Reproduce the whole listing word for word. Leave every image out.
═════ SUPPLIED DATA ═════
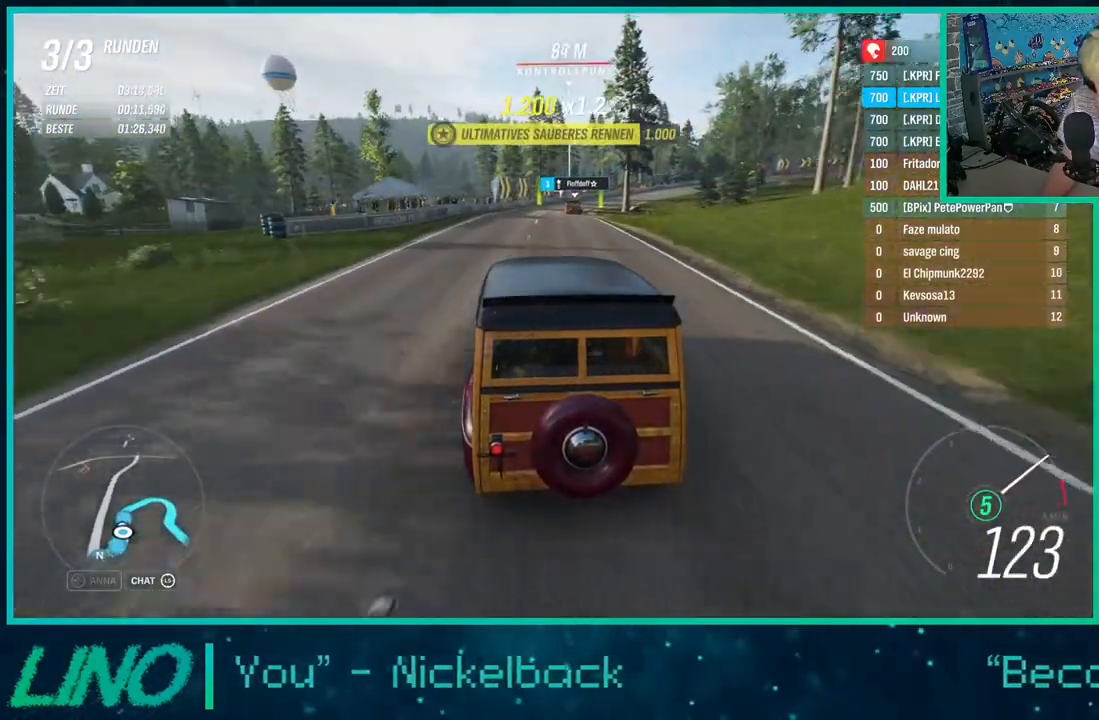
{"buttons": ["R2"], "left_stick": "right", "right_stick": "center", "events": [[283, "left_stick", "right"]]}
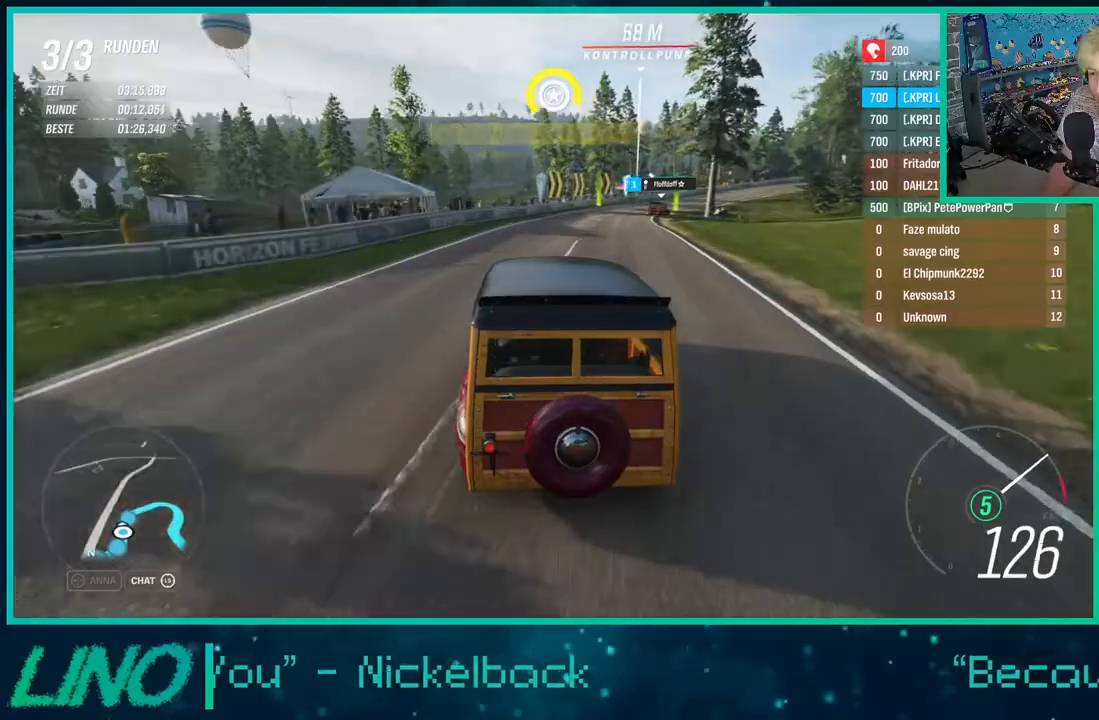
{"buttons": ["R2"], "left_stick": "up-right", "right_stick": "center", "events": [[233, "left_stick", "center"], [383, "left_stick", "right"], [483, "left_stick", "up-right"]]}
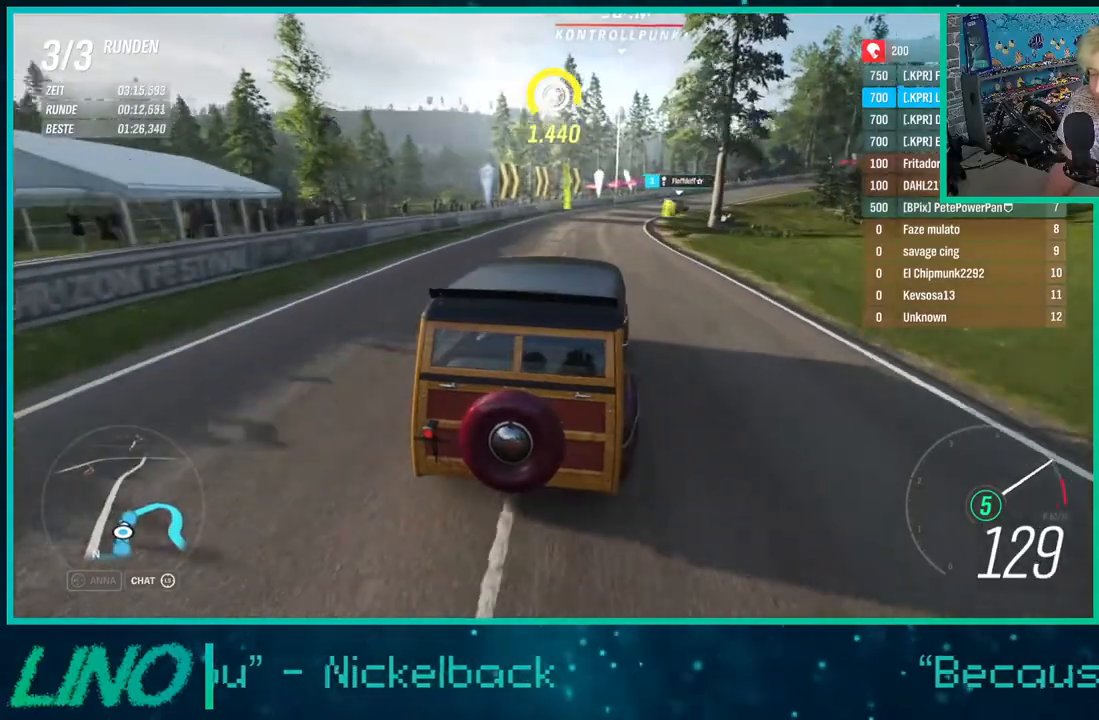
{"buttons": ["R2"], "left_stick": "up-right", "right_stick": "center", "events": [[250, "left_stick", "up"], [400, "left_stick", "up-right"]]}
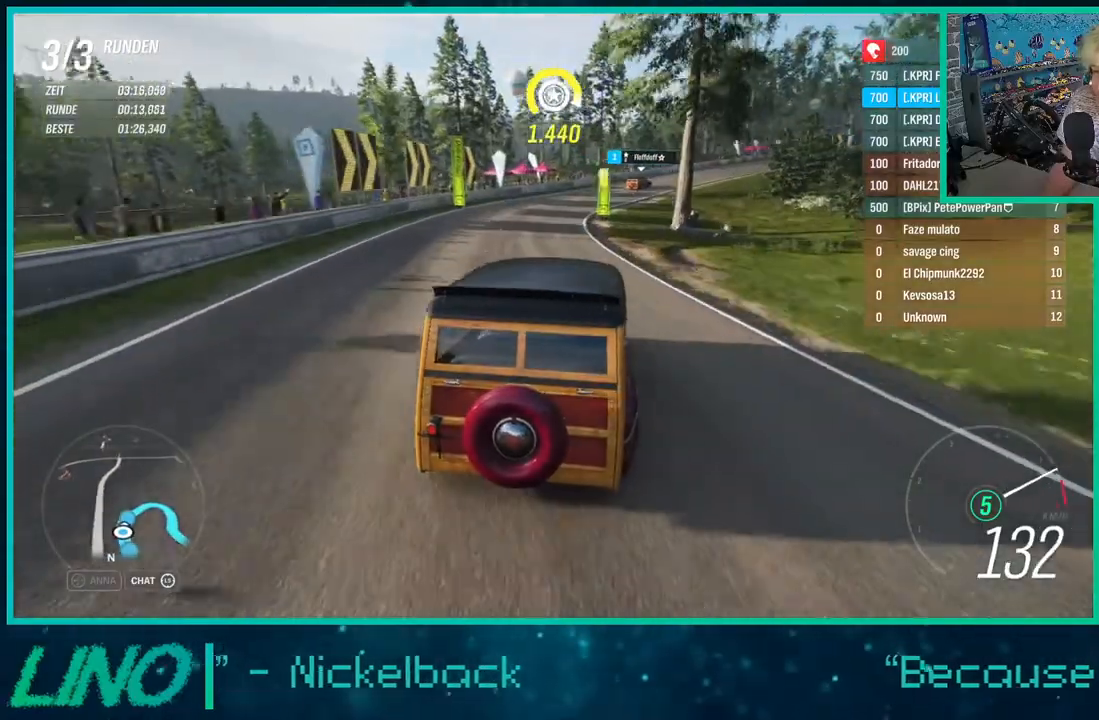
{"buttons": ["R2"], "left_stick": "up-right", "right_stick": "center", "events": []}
═════
ANSWER BOX -
{"buttons": ["R2"], "left_stick": "right", "right_stick": "center", "events": [[283, "left_stick", "right"]]}
{"buttons": ["R2"], "left_stick": "up-right", "right_stick": "center", "events": [[233, "left_stick", "center"], [383, "left_stick", "right"], [483, "left_stick", "up-right"]]}
{"buttons": ["R2"], "left_stick": "up-right", "right_stick": "center", "events": [[250, "left_stick", "up"], [400, "left_stick", "up-right"]]}
{"buttons": ["R2"], "left_stick": "up-right", "right_stick": "center", "events": []}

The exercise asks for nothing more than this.